**RAW DATA**.
--------
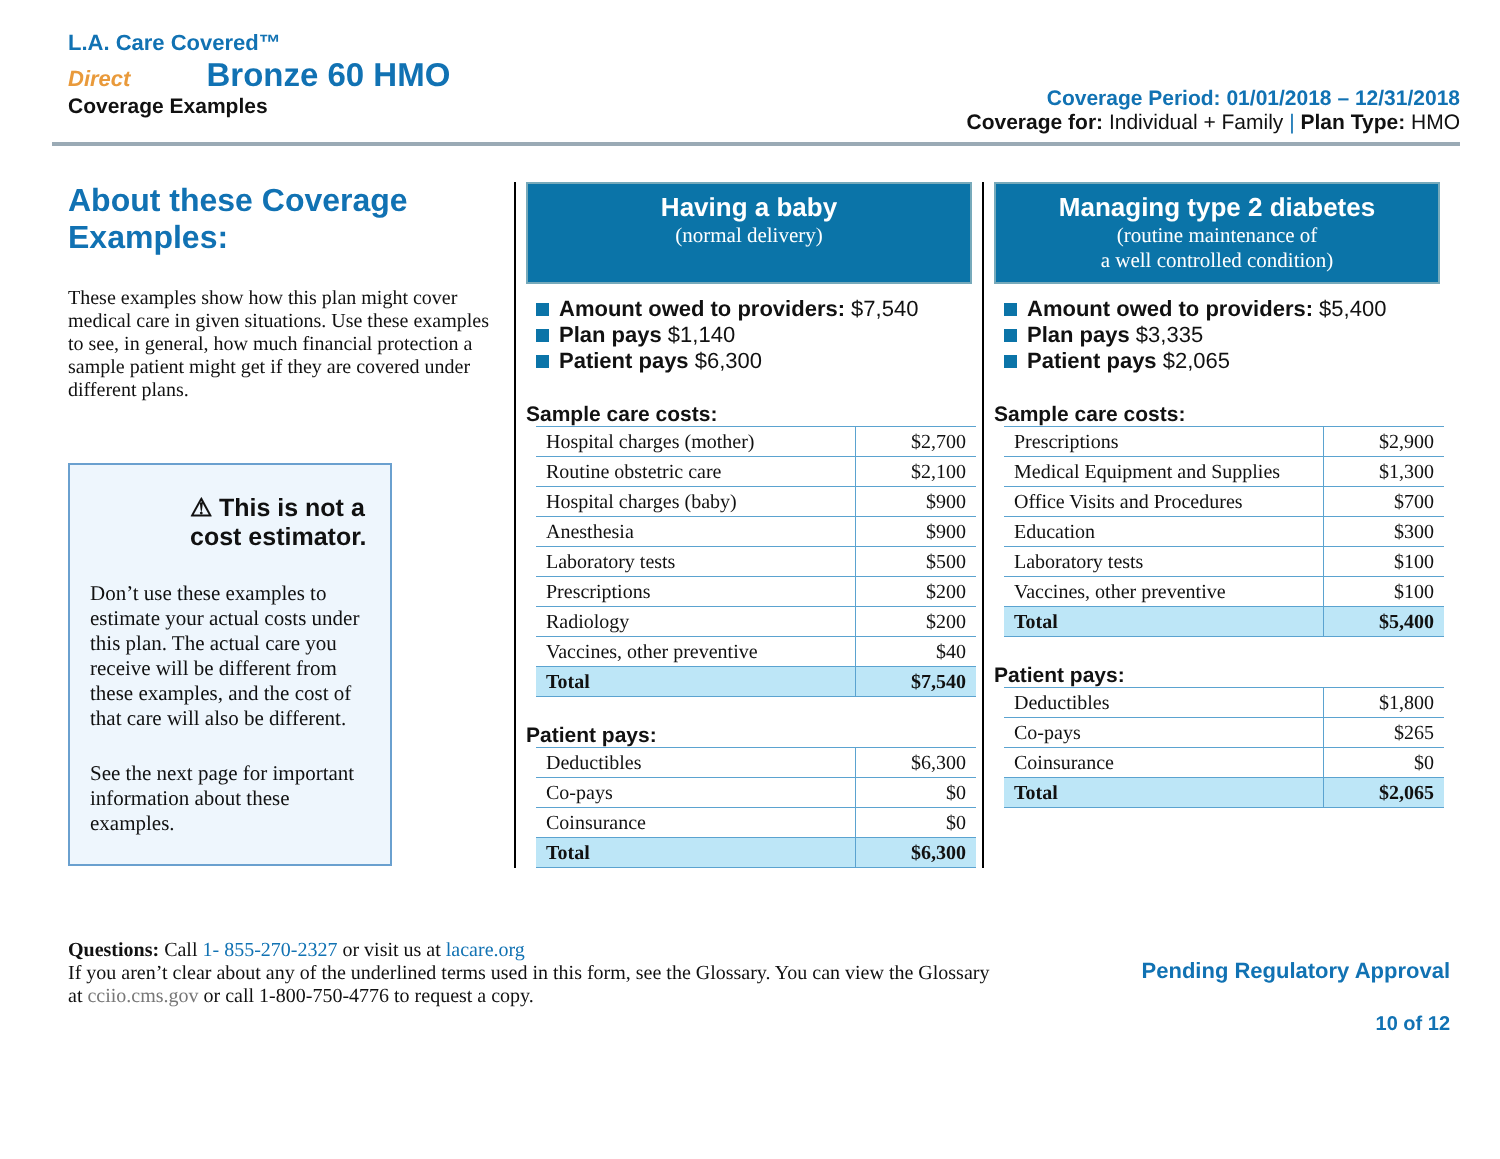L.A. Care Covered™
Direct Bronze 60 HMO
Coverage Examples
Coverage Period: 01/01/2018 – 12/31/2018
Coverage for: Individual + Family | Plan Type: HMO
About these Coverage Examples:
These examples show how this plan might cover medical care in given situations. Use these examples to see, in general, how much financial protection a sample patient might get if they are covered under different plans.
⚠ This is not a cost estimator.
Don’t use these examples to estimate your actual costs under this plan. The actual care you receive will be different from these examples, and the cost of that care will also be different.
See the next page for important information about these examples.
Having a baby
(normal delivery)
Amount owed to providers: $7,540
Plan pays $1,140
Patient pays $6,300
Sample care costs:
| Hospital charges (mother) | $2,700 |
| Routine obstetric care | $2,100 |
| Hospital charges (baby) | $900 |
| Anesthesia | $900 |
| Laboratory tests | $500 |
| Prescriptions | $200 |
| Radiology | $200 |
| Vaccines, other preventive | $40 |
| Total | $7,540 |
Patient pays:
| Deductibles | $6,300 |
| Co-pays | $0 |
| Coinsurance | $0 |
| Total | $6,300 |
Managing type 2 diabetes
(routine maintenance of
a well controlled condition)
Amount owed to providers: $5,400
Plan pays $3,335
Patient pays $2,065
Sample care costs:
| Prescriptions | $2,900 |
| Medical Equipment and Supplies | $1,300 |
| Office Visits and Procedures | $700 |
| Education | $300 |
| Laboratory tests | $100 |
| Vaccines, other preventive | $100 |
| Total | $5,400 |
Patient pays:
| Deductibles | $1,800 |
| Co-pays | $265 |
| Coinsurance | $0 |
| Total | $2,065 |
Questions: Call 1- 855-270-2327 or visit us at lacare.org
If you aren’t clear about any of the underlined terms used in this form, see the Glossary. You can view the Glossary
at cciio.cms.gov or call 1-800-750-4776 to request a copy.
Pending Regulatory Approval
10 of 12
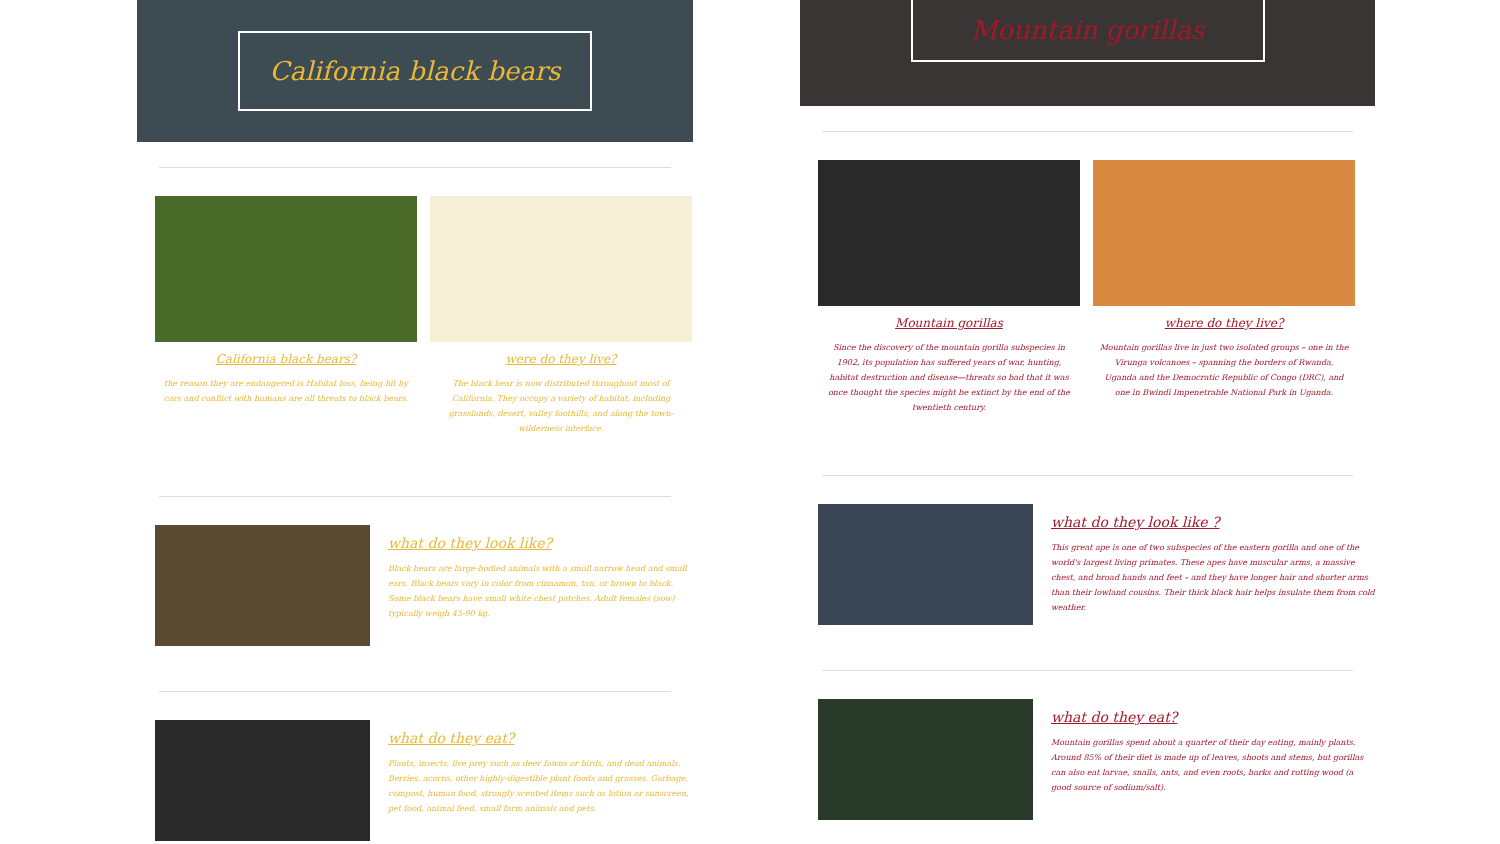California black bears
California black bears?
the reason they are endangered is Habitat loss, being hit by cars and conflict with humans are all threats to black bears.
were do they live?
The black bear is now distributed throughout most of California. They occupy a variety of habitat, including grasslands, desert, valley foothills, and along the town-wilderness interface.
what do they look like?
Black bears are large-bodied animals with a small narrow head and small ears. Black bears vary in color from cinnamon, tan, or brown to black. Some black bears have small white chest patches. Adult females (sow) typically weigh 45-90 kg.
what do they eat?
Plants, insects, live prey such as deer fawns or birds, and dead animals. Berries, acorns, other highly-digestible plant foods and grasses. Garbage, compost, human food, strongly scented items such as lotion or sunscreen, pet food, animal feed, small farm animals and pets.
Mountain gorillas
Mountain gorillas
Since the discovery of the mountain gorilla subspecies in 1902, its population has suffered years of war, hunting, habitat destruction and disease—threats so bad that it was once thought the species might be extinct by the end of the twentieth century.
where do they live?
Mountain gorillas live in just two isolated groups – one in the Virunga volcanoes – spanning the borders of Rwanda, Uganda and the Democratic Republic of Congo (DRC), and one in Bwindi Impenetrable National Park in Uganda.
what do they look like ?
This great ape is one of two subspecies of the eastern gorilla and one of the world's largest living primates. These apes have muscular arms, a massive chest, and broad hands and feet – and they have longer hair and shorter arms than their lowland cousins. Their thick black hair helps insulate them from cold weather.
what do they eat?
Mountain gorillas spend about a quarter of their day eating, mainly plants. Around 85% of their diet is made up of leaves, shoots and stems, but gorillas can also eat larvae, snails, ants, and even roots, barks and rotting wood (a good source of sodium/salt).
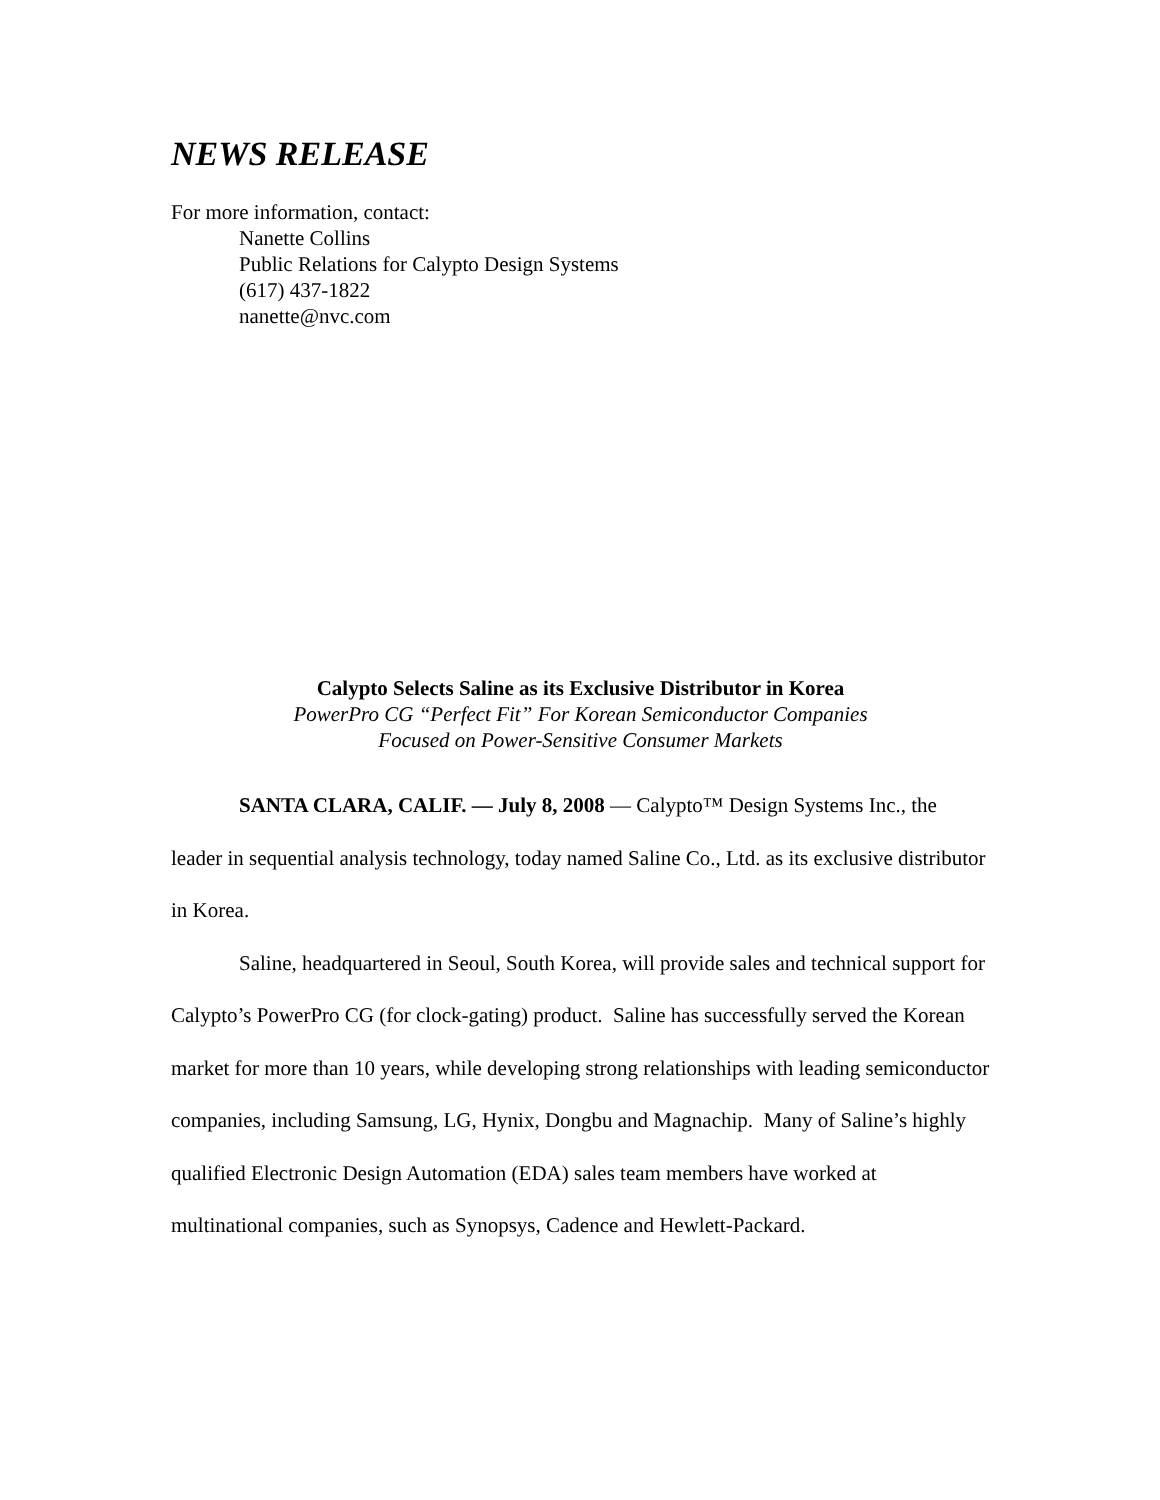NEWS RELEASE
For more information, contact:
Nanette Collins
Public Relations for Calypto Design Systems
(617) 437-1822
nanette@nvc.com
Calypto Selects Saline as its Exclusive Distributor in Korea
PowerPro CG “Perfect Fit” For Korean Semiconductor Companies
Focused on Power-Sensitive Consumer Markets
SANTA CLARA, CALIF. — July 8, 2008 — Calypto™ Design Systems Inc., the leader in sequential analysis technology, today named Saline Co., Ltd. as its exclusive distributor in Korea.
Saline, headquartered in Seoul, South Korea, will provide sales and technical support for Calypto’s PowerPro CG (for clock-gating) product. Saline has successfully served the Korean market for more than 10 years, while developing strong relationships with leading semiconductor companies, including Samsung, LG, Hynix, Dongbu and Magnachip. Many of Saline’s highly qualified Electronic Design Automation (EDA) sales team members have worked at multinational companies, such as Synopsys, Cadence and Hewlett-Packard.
--------
**DIRECTIONS**. Copy out every line of the listing that includes the string "Coverage".

**THE ANSWER**.
Coverage Examples
Coverage Period: 01/01/2018 – 12/31/2018
Coverage for: Individual + Family | Plan Type: HMO
About these Coverage Examples:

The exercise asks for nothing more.